On a beaucoup perdu notre rapport à la nature et au vivant. On est très urbains. Philippe Descola racontait qu’en Amazonie, les enfants de certaines tribus connaissent jusqu’à 300 espèces d’oiseaux et savent même les imiter. On a perdu ça, on a vingt espèces d’oiseaux maximum dans le ciel parisien. Bien moins qu’avant. Je mets un bémol à cet enthousiasme, car ça ne va pas changer la donne. L’homme a mis le bazar. Ce n’est pas un confinement de deux fois quatre semaines qui relancera la machine.

« Les animaux osent s’aventurer plus loin »

Une nature qui resurgit ainsi, et finalement assez vite, est-ce uniquement parce que l’Homme se fait discret ?

C’est certain.

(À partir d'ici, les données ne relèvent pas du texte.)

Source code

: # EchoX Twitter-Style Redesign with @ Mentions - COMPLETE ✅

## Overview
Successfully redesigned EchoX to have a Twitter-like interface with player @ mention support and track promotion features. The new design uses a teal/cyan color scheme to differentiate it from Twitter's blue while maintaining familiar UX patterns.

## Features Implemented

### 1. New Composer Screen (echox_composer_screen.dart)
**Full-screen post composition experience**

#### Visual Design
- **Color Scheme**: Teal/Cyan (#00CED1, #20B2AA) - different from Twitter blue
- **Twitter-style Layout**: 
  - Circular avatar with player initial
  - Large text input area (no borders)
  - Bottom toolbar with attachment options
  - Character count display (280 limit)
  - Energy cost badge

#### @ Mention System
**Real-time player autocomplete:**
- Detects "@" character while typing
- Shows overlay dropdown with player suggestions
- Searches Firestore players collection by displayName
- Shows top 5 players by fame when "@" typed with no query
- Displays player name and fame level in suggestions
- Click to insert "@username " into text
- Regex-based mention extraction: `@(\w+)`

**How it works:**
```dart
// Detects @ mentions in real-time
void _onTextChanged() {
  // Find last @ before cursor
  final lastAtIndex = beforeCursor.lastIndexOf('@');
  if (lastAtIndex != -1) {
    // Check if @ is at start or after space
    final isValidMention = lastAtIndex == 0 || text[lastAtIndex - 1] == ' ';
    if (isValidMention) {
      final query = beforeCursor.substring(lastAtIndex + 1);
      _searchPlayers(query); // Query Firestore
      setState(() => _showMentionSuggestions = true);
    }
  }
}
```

Mais restons réservés. Voir un cerf, une biche, un blaireau, c’est quand même « normal ». Que des pumas se retrouvent dans des rues à Santiago, ça l’est aussi, car beaucoup vivent aux environs et autour de la ville. Nous Français, on va s’en étonner, mais eux, moins. Nous sommes discrets, certes. Il y a également moins de bruit d’avions, moins de transports. Il avait déjà été montré que les oiseaux avaient adapté leurs chants pour chanter plus fort que le vrombissement des voitures, c’est une parade pour eux. À Rome, ils chantent même en fonction des atterrissages et décollages, c’est dingue. Ils se sont adaptés à nos codes. Là, en plein confinement, l’humain n’est pas là, donc ils osent s’aventurent plus loin.

(photo Adobe stock)

« La plupart des animaux étaient déjà là avant »

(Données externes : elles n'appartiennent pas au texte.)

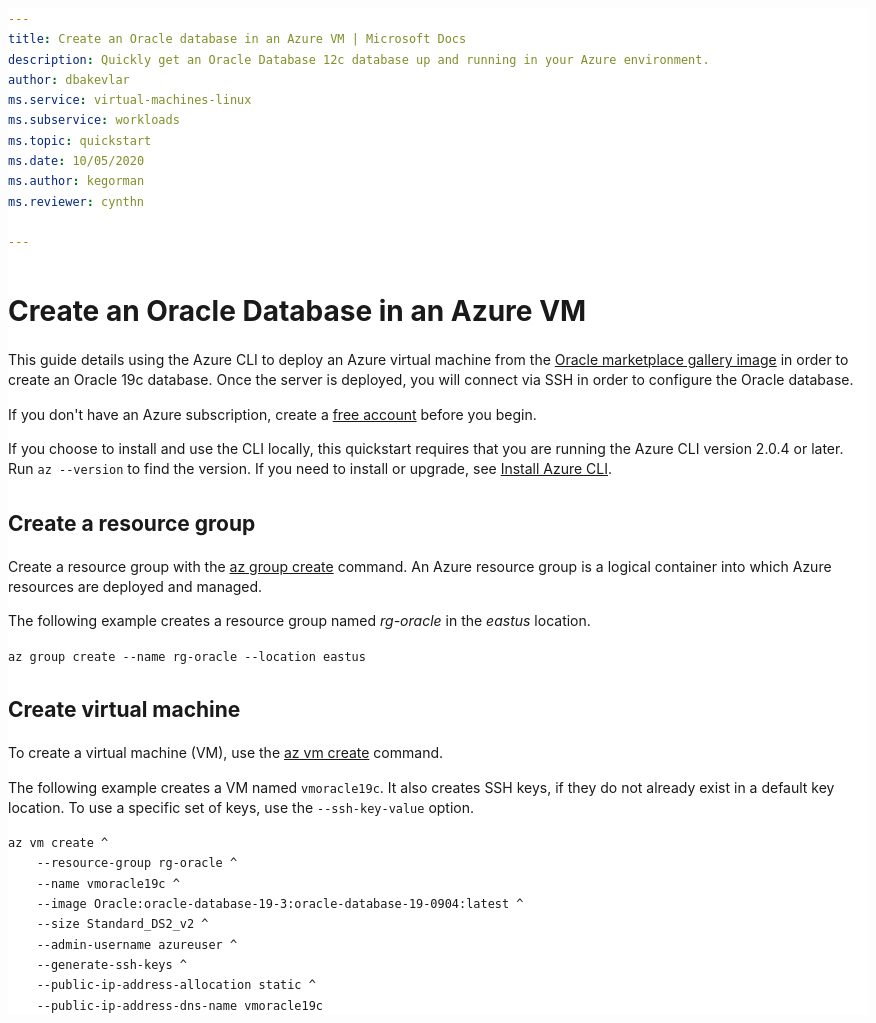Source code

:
 ```yaml
---
title: Create an Oracle database in an Azure VM | Microsoft Docs
description: Quickly get an Oracle Database 12c database up and running in your Azure environment.
author: dbakevlar
ms.service: virtual-machines-linux
ms.subservice: workloads
ms.topic: quickstart
ms.date: 10/05/2020
ms.author: kegorman
ms.reviewer: cynthn

---
```


# Create an Oracle Database in an Azure VM

This guide details using the Azure CLI to deploy an Azure virtual machine from the [Oracle marketplace gallery image](https://azuremarketplace.microsoft.com/marketplace/apps/Oracle.OracleDatabase12102EnterpriseEdition?tab=Overview) in order to create an Oracle 19c database. Once the server is deployed, you will connect via SSH in order to configure the Oracle database. 

If you don't have an Azure subscription, create a [free account](https://azure.microsoft.com/free/?WT.mc_id=A261C142F) before you begin.

If you choose to install and use the CLI locally, this quickstart requires that you are running the Azure CLI version 2.0.4 or later. Run `az --version` to find the version. If you need to install or upgrade, see [Install Azure CLI]( /cli/azure/install-azure-cli).

## Create a resource group

Create a resource group with the [az group create](/cli/azure/group) command. An Azure resource group is a logical container into which Azure resources are deployed and managed. 

The following example creates a resource group named *rg-oracle* in the *eastus* location.

```azurecli-interactive
az group create --name rg-oracle --location eastus
```

## Create virtual machine

To create a virtual machine (VM), use the [az vm create](/cli/azure/vm) command. 

The following example creates a VM named `vmoracle19c`. It also creates SSH keys, if they do not already exist in a default key location. To use a specific set of keys, use the `--ssh-key-value` option.  

```azurecli-interactive 
az vm create ^
    --resource-group rg-oracle ^
    --name vmoracle19c ^
    --image Oracle:oracle-database-19-3:oracle-database-19-0904:latest ^
    --size Standard_DS2_v2 ^
    --admin-username azureuser ^
    --generate-ssh-keys ^
    --public-ip-address-allocation static ^
    --public-ip-address-dns-name vmoracle19c

```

Comment imaginez-vous l’après-confinement ?

Il faudra faire attention quand on sortira. Car nous allons rentrer dans une grande  »nurserie » après tout ça, avec toutes ces naissances. Il faut prévoir de nombreuses reproductions, car c’est la période. Les oiseaux peuvent nicher au sol, dans des parcs, les renards sont moins chassés, les hérissons moins écrasés par les voitures. Donc les familles animales sont en hausse.

Certains animaux auront fait leurs premiers pas sur des routes vides ou dans les rues. Et nous, on va reprendre notre mobilité à 300 %. L’autre problème, c’est que cette faune sauvage adaptée aux villes reste toutefois fragile. Le Covid et le confinement nous donne l’opportunité de changer.
La présence de la nature en ville est une bouffée de fraîcheur pour tout le monde. Il faut que l’on ouvre les yeux pour concevoir la ville de demain.

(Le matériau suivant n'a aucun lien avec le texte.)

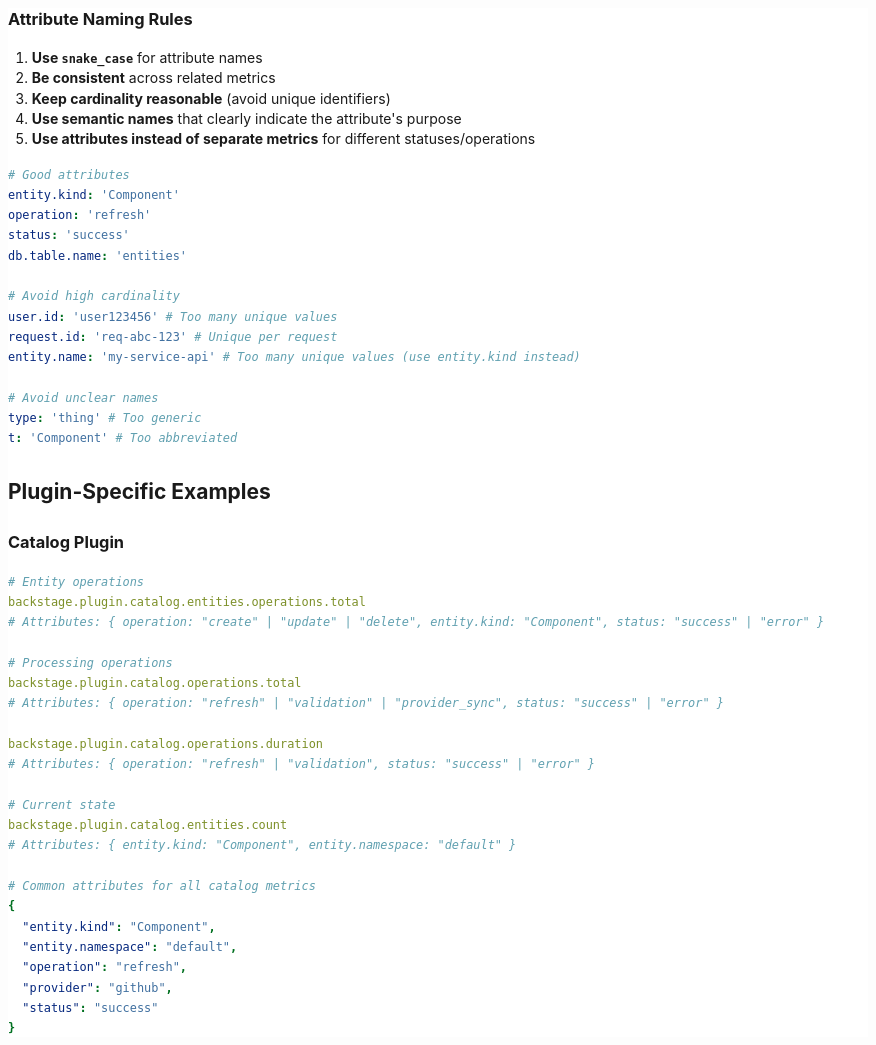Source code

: ### Attribute Naming Rules

1. **Use `snake_case`** for attribute names
2. **Be consistent** across related metrics
3. **Keep cardinality reasonable** (avoid unique identifiers)
4. **Use semantic names** that clearly indicate the attribute's purpose
5. **Use attributes instead of separate metrics** for different statuses/operations

```yaml
# Good attributes
entity.kind: 'Component'
operation: 'refresh'
status: 'success'
db.table.name: 'entities'

# Avoid high cardinality
user.id: 'user123456' # Too many unique values
request.id: 'req-abc-123' # Unique per request
entity.name: 'my-service-api' # Too many unique values (use entity.kind instead)

# Avoid unclear names
type: 'thing' # Too generic
t: 'Component' # Too abbreviated
```

## Plugin-Specific Examples

### Catalog Plugin

```yaml
# Entity operations
backstage.plugin.catalog.entities.operations.total
# Attributes: { operation: "create" | "update" | "delete", entity.kind: "Component", status: "success" | "error" }

# Processing operations
backstage.plugin.catalog.operations.total
# Attributes: { operation: "refresh" | "validation" | "provider_sync", status: "success" | "error" }

backstage.plugin.catalog.operations.duration
# Attributes: { operation: "refresh" | "validation", status: "success" | "error" }

# Current state
backstage.plugin.catalog.entities.count
# Attributes: { entity.kind: "Component", entity.namespace: "default" }

# Common attributes for all catalog metrics
{
  "entity.kind": "Component",
  "entity.namespace": "default",
  "operation": "refresh",
  "provider": "github",
  "status": "success"
}
```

« On a un pacte à faire avec la nature »

Pensez-vous que l’homme s’est déconnecté du vivant ?

Il l’est, oui ! On a perdu des choses simples, par exemple comprendre pourquoi tel animal ne sort que la nuit ou se nourrit de telle ou telle manière. On a beaucoup de préjugés et de méconnaissances. Je milite pour que cela revienne dans nos écoles. Nos grands-parents effectuaient beaucoup de sorties en forêt. Ça manque chez nous. Cela devrait être au cœur du programme de l’Education nationale.

Au Chili, alors qu’un couvre-feu était de vigueur, un puma a été retrouvé dans les rues désertes de Ñuñoa, un quartier résidentiel de Santiago. (Photo capture écran Youtube / La Tercera)

Il y a un peu d’espoir dans tout ça ?

Je ne suis pas sombre. On a la « chance », dans cette crise, de se rendre compte que la nature est en ville. Elle était là avant, on a un pacte à faire avec elle, pour qu’elle et nous puissions exister et survivre. Demain, nous serons tous urbains : il faut donc accueillir la nature en ville et trouver un équilibre. Nous sommes les seuls animaux ayant du mal à changer ! Mais nous sommes obligés de changer, on peut le faire. Il y a un cap à prendre.

Propos recueillis par Aurélien Germain

> Nicolas Gilsoul est architecte, paysagiste et docteur en sciences à l’Institut des sciences et industries du vivant et de l’environnement à Paris. Il est l’auteur de Bêtes de villes, petit traité d’histoires naturelles au cœur des cités du monde (Fayard, 2019).